● EXERCISE PROMPT
Using the data below, show every line where the word "lines" occurs.
___ SOURCE DATA
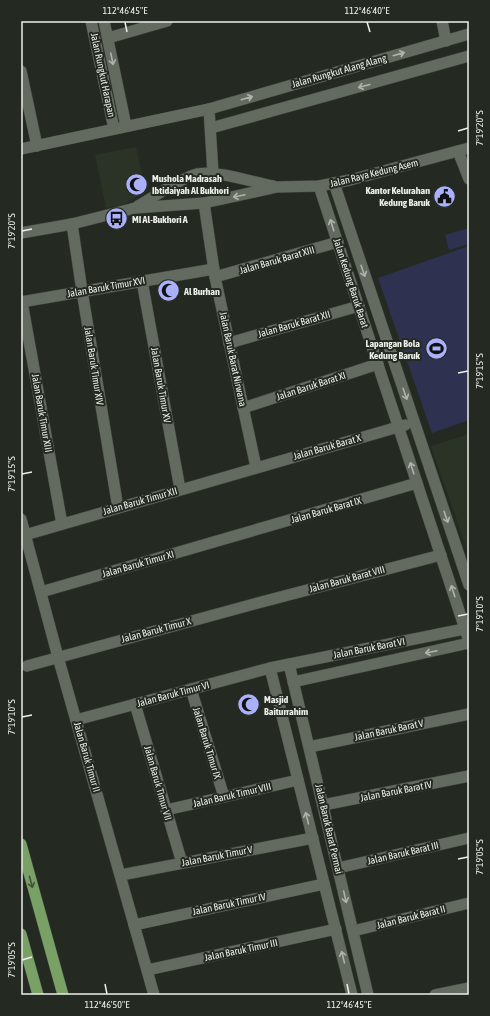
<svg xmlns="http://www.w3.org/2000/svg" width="490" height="1016" viewBox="0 0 490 1016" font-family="'Asap Condensed',sans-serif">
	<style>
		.built { fill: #2a3325 }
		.park { fill: #2f3151 }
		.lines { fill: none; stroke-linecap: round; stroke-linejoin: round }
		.minor-casing { stroke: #434841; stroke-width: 12 }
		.tertiary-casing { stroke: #434841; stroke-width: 12 }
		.primary-casing { stroke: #434841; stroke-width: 12 }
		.minor { stroke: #636a60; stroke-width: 11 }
		.tertiary { stroke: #636a60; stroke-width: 11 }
		.primary { stroke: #79a065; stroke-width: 11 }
		.oneway { stroke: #aeb4ac }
		.oneway2 { stroke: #425339 }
		.ticks { fill: none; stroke: #ecf0ea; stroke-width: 1.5 }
		.labels { text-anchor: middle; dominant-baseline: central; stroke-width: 4; stroke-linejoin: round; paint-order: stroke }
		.street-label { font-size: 10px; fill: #ecf0ea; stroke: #242a22 }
		.poi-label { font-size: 10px; font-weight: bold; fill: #ecf0ea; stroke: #242a22; text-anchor: start }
		.neatline { fill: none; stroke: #ecf0ea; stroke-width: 1.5 }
		.ticks-label { font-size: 10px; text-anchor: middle; fill: #ecf0ea }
	</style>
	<rect width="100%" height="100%" fill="#242a22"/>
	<g class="built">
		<path d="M 136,147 L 146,191 L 125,204 L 106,208 L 95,155 Z"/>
		<path d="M 469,434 L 469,555 L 431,446 Z"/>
	</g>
	<g class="park">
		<path d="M 469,228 L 469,244 L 449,250 L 445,235 Z"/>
		<path d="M 469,246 L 469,420 L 432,433 L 378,278 Z"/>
	</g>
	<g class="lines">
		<defs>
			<g id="minor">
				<path d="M 91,21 L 114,129"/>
				<path d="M 104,21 L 126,126"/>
				<path d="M 442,21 L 446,41"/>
				<path d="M 108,38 L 167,21"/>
				<path d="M 21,71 L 37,146"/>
				<path d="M 21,149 L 209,109"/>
				<path d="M 458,151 L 469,179"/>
				<path d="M 334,183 L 469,585"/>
				<path d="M 319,186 L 469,641"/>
				<path d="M 204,203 L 215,277 L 256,467"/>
				<path d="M 72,224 L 82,291 L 118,508"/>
				<path d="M 215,277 L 338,242"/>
				<path d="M 142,281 L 180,489"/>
				<path d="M 21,302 L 214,269"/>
				<path d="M 22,302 L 62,524"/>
				<path d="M 229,343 L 359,306"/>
				<path d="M 243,408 L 378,364"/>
				<path d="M 21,519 L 58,657 L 154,995"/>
				<path d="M 25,535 L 405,425"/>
				<path d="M 41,592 L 417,483"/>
				<path d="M 289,664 L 368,995"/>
				<path d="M 27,666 L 254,604 L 441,555"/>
				<path d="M 270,668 L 352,995"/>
				<path d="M 293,682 L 469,643"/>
				<path d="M 191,689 L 224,797"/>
				<path d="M 135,704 L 182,863"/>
				<path d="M 76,720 L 270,668 L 469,628"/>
				<path d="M 309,747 L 469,714"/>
				<path d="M 323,805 L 469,776"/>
				<path d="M 166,810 L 298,780"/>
				<path d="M 338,868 L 469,838"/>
				<path d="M 121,875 L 313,838"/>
				<path d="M 134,925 L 324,884"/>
				<path d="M 353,931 L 469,903"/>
				<path d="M 147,970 L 336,929"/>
				<path d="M 435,995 L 469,988"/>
			</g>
			<g id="tertiary">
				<path d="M 211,128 L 469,56"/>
				<path d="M 213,173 L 209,109 L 469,34"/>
				<path d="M 138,206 C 154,197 181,178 197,174 C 217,170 252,182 273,186"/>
				<path d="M 21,233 L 72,224 L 135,208 L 204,203 L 277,187 L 319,186 L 350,180 L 469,148"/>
			</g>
			<g id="primary">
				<path d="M 21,844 L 63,995"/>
				<path d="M 21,934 L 38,995"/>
			</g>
		</defs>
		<use href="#minor" class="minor-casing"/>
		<use href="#tertiary" class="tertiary-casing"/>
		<use href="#primary" class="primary-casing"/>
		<use href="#minor" class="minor"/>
		<use href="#tertiary" class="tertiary"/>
		<use href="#primary" class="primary"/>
	</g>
	<defs><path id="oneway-shaft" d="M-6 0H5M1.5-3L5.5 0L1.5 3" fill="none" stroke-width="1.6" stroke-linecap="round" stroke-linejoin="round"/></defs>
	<g class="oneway">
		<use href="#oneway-shaft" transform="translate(399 54) rotate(-16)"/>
		<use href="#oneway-shaft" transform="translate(112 59) rotate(78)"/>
		<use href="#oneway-shaft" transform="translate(364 86) rotate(165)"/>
		<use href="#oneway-shaft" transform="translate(247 98) rotate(-16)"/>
		<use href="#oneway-shaft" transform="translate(239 196) rotate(168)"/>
		<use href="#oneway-shaft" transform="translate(332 225) rotate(-108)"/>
		<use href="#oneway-shaft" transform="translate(363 271) rotate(71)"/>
		<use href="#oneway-shaft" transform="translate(405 394) rotate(71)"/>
		<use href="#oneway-shaft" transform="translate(412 468) rotate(-108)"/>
		<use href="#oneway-shaft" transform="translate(446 517) rotate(71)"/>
		<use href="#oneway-shaft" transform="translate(453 591) rotate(-108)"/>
		<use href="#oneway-shaft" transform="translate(431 652) rotate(168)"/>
		<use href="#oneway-shaft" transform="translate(307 818) rotate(-104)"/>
		<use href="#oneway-shaft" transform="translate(345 897) rotate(77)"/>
		<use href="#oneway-shaft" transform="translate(343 957) rotate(-104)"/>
	</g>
	<use class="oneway2" href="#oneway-shaft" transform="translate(31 882) rotate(75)"/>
	<path class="ticks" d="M 125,22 L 127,32M 367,22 L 370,32M 458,131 L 468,128M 22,231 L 32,229M 458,373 L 468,371M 22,474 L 32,472M 458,616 L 468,614M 22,717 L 32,715M 458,859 L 468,857M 22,960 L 32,957M 105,984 L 107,994M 347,984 L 349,994"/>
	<defs>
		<symbol id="mosque-disc" viewBox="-11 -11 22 22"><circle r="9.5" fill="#aab0fc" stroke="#242a22"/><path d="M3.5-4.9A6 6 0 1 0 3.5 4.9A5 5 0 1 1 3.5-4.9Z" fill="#111"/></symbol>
		<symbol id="civic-disc" viewBox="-11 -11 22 22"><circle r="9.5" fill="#aab0fc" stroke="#242a22"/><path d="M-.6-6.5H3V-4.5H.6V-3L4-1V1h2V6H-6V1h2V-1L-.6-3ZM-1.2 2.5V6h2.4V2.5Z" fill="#111"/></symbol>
		<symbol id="bus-disc" viewBox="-11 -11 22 22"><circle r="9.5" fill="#aab0fc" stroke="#242a22"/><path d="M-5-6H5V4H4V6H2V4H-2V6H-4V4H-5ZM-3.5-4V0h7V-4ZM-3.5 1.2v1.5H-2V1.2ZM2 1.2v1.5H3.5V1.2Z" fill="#111"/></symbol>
		<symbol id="stadium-disc" viewBox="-11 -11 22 22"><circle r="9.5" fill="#aab0fc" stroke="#242a22"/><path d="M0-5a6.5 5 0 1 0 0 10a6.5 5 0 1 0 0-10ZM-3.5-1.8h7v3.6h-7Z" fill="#111"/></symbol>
	</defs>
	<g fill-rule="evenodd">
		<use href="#mosque-disc" x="124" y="172" width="25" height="25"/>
		<use href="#civic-disc" x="432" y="184" width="25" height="25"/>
		<use href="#bus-disc" x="104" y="206" width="25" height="25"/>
		<use href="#mosque-disc" x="156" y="278" width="25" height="25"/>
		<use href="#stadium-disc" x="424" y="336" width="25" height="25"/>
		<use href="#mosque-disc" x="236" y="692" width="25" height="25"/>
	</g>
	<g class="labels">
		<g class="street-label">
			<text transform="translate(339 71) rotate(-16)">Jalan Rungkut Alang Alang</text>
			<text transform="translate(103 75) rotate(78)">Jalan Rungkut Harapan</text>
			<text transform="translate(374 173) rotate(-14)">Jalan Raya Kedung Asem</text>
			<text transform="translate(277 260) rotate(-16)">Jalan Baruk Barat XIII</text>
			<text transform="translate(351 283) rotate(72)">Jalan Kedung Baruk Barat</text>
			<text transform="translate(106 287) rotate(-10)">Jalan Baruk Timur XVI</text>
			<text transform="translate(294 324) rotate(-16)">Jalan Baruk Barat XII</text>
			<text transform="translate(233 359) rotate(78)">Jalan Baruk Barat Nirwana</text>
			<text transform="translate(94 366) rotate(81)">Jalan Baruk Timur XIV</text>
			<text transform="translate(161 385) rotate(80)">Jalan Baruk Timur XV</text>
			<text transform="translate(311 386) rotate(-18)">Jalan Baruk Barat XI</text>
			<text transform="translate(42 413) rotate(80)">Jalan Baruk Timur XIII</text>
			<text transform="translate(327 447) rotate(-16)">Jalan Baruk Barat X</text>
			<text transform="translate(140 501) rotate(-16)">Jalan Baruk Timur XII</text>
			<text transform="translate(326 510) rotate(-16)">Jalan Baruk Barat IX</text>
			<text transform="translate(138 564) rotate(-16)">Jalan Baruk Timur XI</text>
			<text transform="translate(347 579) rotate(-15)">Jalan Baruk Barat VIII</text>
			<text transform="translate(156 630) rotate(-15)">Jalan Baruk Timur X</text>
			<text transform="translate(369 648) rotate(-11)">Jalan Baruk Barat VI</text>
			<text transform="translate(173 694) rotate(-15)">Jalan Baruk Timur VI</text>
			<text transform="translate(389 730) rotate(-12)">Jalan Baruk Barat V</text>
			<text transform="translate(207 743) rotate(73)">Jalan Baruk Timur IX</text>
			<text transform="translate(87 757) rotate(74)">Jalan Baruk Timur II</text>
			<text transform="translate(158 783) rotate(74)">Jalan Baruk Timur VII</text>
			<text transform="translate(396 791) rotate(-11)">Jalan Baruk Barat IV</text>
			<text transform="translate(232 795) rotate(-13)">Jalan Baruk Timur VIII</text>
			<text transform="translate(329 829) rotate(77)">Jalan Baruk Barat Permai</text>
			<text transform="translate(403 853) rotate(-13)">Jalan Baruk Barat III</text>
			<text transform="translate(217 856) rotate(-11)">Jalan Baruk Timur V</text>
			<text transform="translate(229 904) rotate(-12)">Jalan Baruk Timur IV</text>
			<text transform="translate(411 917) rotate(-14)">Jalan Baruk Barat II</text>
			<text transform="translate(241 950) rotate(-12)">Jalan Baruk Timur III</text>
		</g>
		<g class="poi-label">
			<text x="152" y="178">Mushola Madrasah<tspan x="152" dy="12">Ibtidaiyah Al Bukhori</tspan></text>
			<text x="430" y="190" text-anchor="end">Kantor Kelurahan<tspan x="430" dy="12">Kedung Baruk</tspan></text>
			<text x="132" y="219">MI Al-Bukhori A</text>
			<text x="184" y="291">Al Burhan</text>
			<text x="420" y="343" text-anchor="end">Lapangan Bola<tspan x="420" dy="12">Kedung Baruk</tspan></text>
			<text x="264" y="699">Masjid<tspan x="264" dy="12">Baiturrahim</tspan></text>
		</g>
	</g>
	<rect width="490" height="1016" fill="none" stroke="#242a22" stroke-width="44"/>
	<rect x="22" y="22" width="446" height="972" class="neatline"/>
	<g class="ticks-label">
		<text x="125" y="14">112°46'45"E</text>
		<text x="367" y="14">112°46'40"E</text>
		<text transform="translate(479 128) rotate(-90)" y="4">7°19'20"S</text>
		<text transform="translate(11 231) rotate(-90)" y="4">7°19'20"S</text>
		<text transform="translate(479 371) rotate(-90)" y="4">7°19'15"S</text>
		<text transform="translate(11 474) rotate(-90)" y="4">7°19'15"S</text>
		<text transform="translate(479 614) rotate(-90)" y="4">7°19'10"S</text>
		<text transform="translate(11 717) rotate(-90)" y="4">7°19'10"S</text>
		<text transform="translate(479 857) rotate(-90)" y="4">7°19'05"S</text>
		<text transform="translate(11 960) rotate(-90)" y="4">7°19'05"S</text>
		<text x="107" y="1008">112°46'50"E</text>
		<text x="349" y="1008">112°46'45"E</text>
	</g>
</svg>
______
● ANSWER SPACE
		.lines { fill: none; stroke-linecap: round; stroke-linejoin: round }
	<g class="lines">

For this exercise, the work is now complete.